天祥いはく「我は宋の臣なり。いづくんぞ二朝に仕へんや。願はくば我に死をたまへ。」と。帝(てい)其の志の動かすべからざるを知り、之を刑場に送らしむ。天祥刑せらるにのぞみ、從容としていはく、「臣が事終る。」と。うやうやしく南、宋の方を拜して死す。

元帝(げんてい)歎じていはく、「文天祥は眞の男兒なり。」と。

昔の尋常小学校の教育は賛否あろうが、侮っていはいけませんね。

先日、息子の授業参観で小学校6年生の授業を観ていたら吉田松陰の言葉を引用した授業をしていました。
その言葉は「夢なき者に理想なし 理想なき者に計画なし 計画なき者に実行なし 実行なき者に成功なし 故に、夢なき者に成功なし」でしたが、現在の小学校の授業も侮るなかれ・・・。

文天祥と吉田松陰には相通じるものがありますね。

作品の誂えは当時としては上等なものとなっています。



寺崎廣業遺作展覧会出品記録添付と湯沢美術鑑賞会に出品された栞が同封され、昭和乙亥(昭和10年 1935年)に記された門下の鳥谷幡山の鑑定書もあります。



叔父が所蔵していた作品の「寿老人」と同一印章が押印されています。この印章の組み合わせは非常に珍しく、当方の所蔵作品でも初めてですが、各々は資料に一致しており、真印に相違ありません。落款がまだ「二本廣業」となっています。

 

「寿老人」の落款と印章は下記の写真のとおりです。落款がいわゆる「二本廣業」から「三本廣業」に変遷する時期の明治40年頃の作品と推定されます。

累印として押印されている印章は本作品と上下が逆となっていますね。

 

以前に叔父が所蔵していた作品「寿老」は下記の作品ですが、今は子息らが手放しています。

寿老 寺崎廣業筆
水墨着色絹本共箱 
画サイズ:横416*縦1146

 

若き頃の寺崎廣業の佳作の作品はまだまだ市場にありそうですね。
+===+
◆ 課題文 1:
提示文に出てくる人名(固有の名前)をすべて挙げよ。「帝」「叔父」のような呼び名は含めない。
◆ 課題文 2:
提示文をもとに次の問いに答えよ。
(a) 鳥谷幡山の鑑定書が記されたのは西暦何年か。
(b) 授業参観で観たのは小学校何年生の授業か。
(c) 作品「寿老」の画サイズはどう記されているか。
+===+
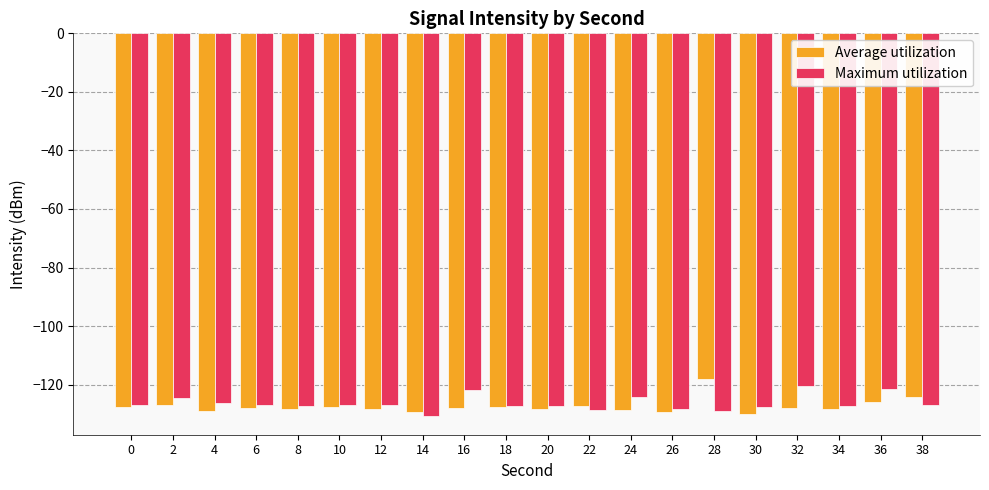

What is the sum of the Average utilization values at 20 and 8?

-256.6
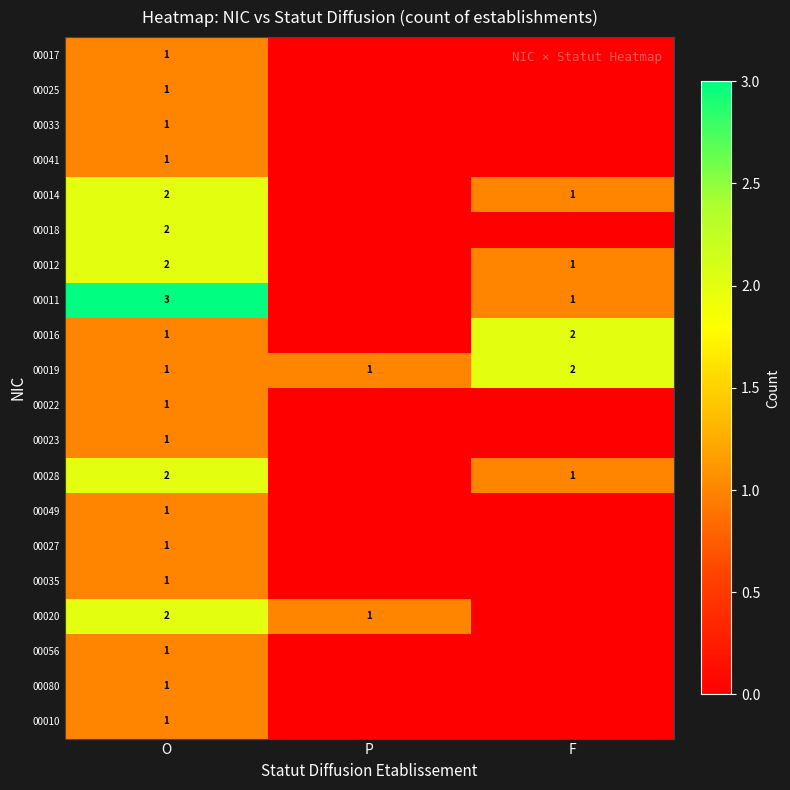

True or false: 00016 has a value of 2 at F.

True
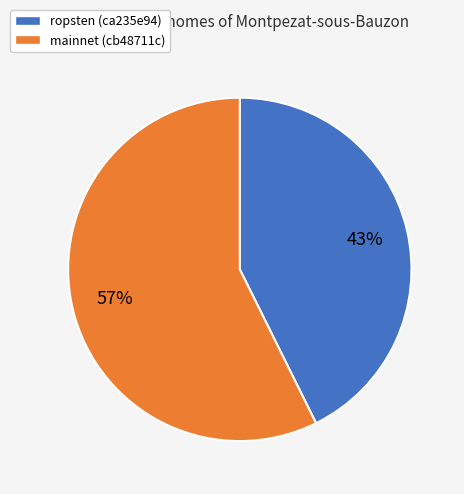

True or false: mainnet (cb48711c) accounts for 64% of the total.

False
+===+
◆ 解答欄 1:
文天祥、吉田松陰、寺崎廣業、鳥谷幡山

◆ 解答欄 2:
(a) 1935年(昭和10年)
(b) 6年生
(c) 横416*縦1146